To compare the two instruments, t tests were used for suturing accuracy and time. Of the 20 surgeons with laparoscopic experience (fewer than 5 laparoscopic interventions, n=9; fewer than 20 laparoscopic interventions, n=7; more than 20 laparoscopic interventions, n=4), there was no significant difference between the two tested systems with respect to stitching accuracy. However, the suturing time was significantly shorter with the Autostitch (P=0.01). The difference in accuracy and speed was not statistically significant considering the laparoscopic experience of the surgeons. The weight and size of the Autostitch have been criticized as well as its cable. However, the comfortable handhold, automatic needle change, and ergonomic manipulation have been rated positive.

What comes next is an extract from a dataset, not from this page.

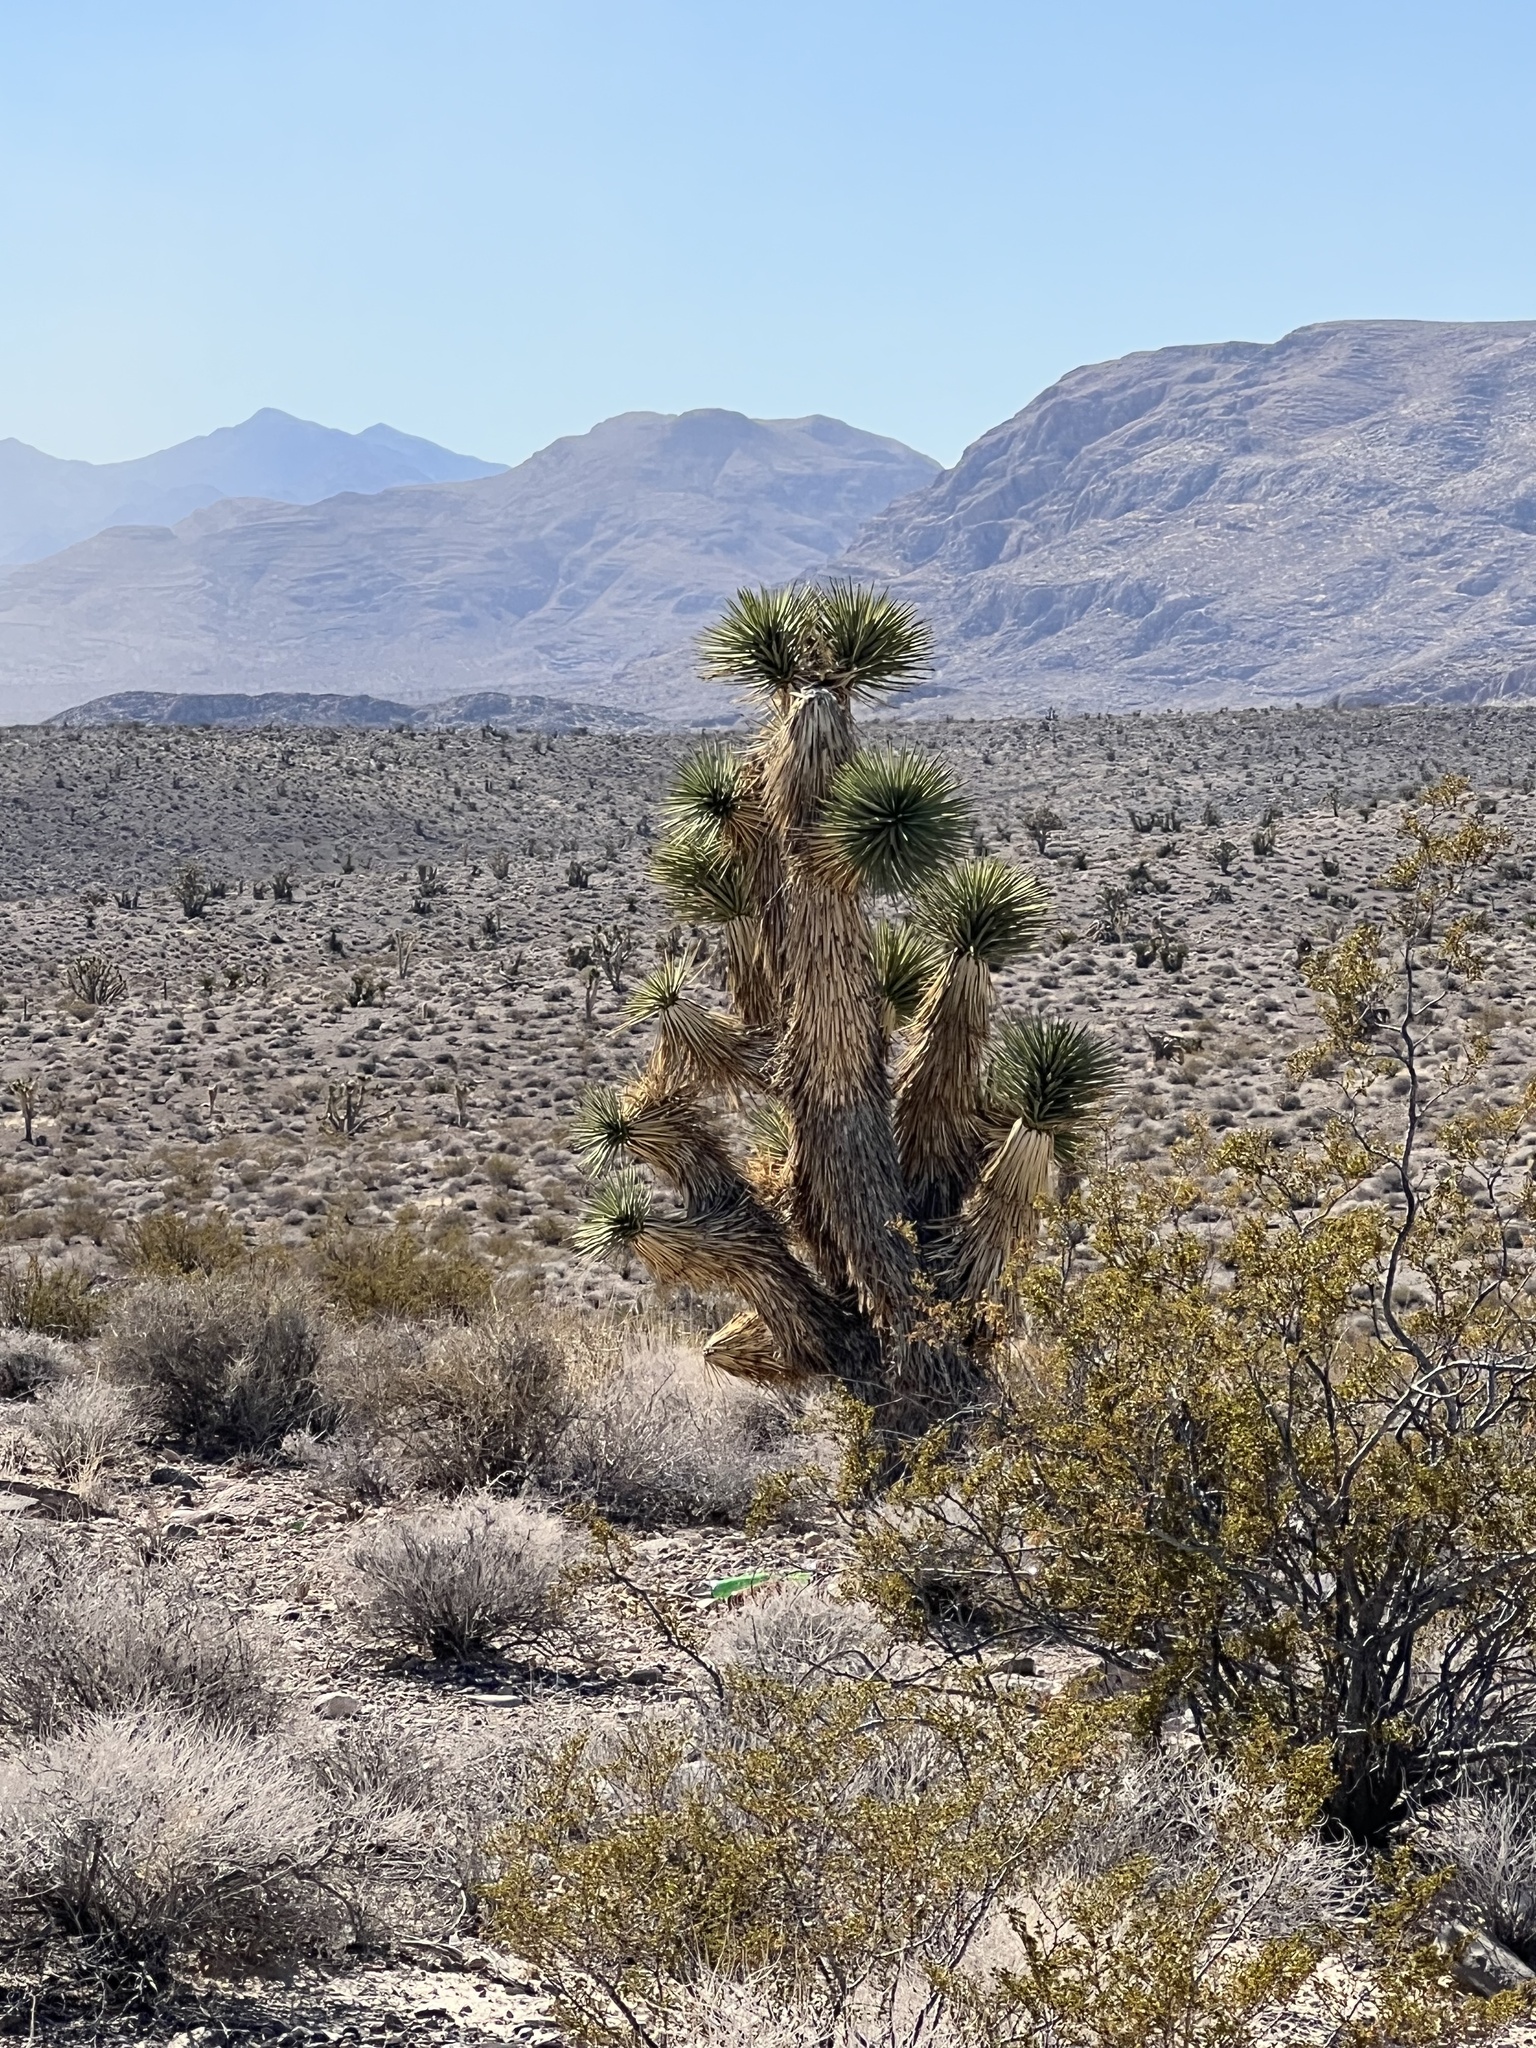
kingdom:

Partially automated suturing in minimally invasive surgery offers advantages with respect to the speed of operation and ergonomics. Ongoing work in this field has to concentrate on minimization, implementation in robotic systems, and development of new operation methods (NOTES).
在微创手术中,手缝术既具有技术挑战性,又耗时较长。因此,我们需要一种易于操作的工具,实现通用、经济高效且安全的内脏缝合。Autosuture EndoStitch(®)就是这样一种工具。在一系列研究中,已经证明了 EndoStitch 具有加速缝合的潜力。然而,其人体工程学设计仍然限制了它的适用性。本研究旨在提出一种优化的、部分自动化的 EndoStitch,并比较传统的 EndoStitch 与优化的、部分自动化的 EndoStitch 在缝合速度和精度方面的差异。
在 EndoStitch 的基础上,开发了一种部分自动化的缝合工具。借助一个由按钮触发的直流电机,仅用一根手指即可进行缝合操作。使用部分自动化的缝合操作器,20 名不同腹腔镜经验水平的外科医生使用传统和部分自动化的缝合操作器成功完成了 10 针的连续缝合。在此之前,每位参与者都接受了 1 分钟的指导和 1 分钟的训练。测量了绝对缝合时间和缝线准确性。使用标准化问卷测试了自动化 EndoStitch 在操作方面的质量。
为了比较两种仪器,我们使用 t 检验比较了缝合的准确性和时间。在这 20 名有腹腔镜经验的外科医生中(少于 5 次腹腔镜干预的有 9 名,少于 20 次腹腔镜干预的有 7 名,多于 20 次腹腔镜干预的有 4 名),两种测试系统在缝合准确性方面没有显著差异。然而,Autostitch 的缝合时间明显更短(P=0.01)。考虑到外科医生的腹腔镜经验,准确性和速度的差异没有统计学意义。Autostitch 的重量和尺寸以及其电缆受到了批评,但舒适的手柄、自动换针和符合人体工程学的操作得到了积极评价。
在微创手术中,部分自动化缝合在操作速度和人体工程学方面具有优势。该领域的持续研究必须集中在最小化、在机器人系统中的实施以及新操作方法(NOTES)的开发上。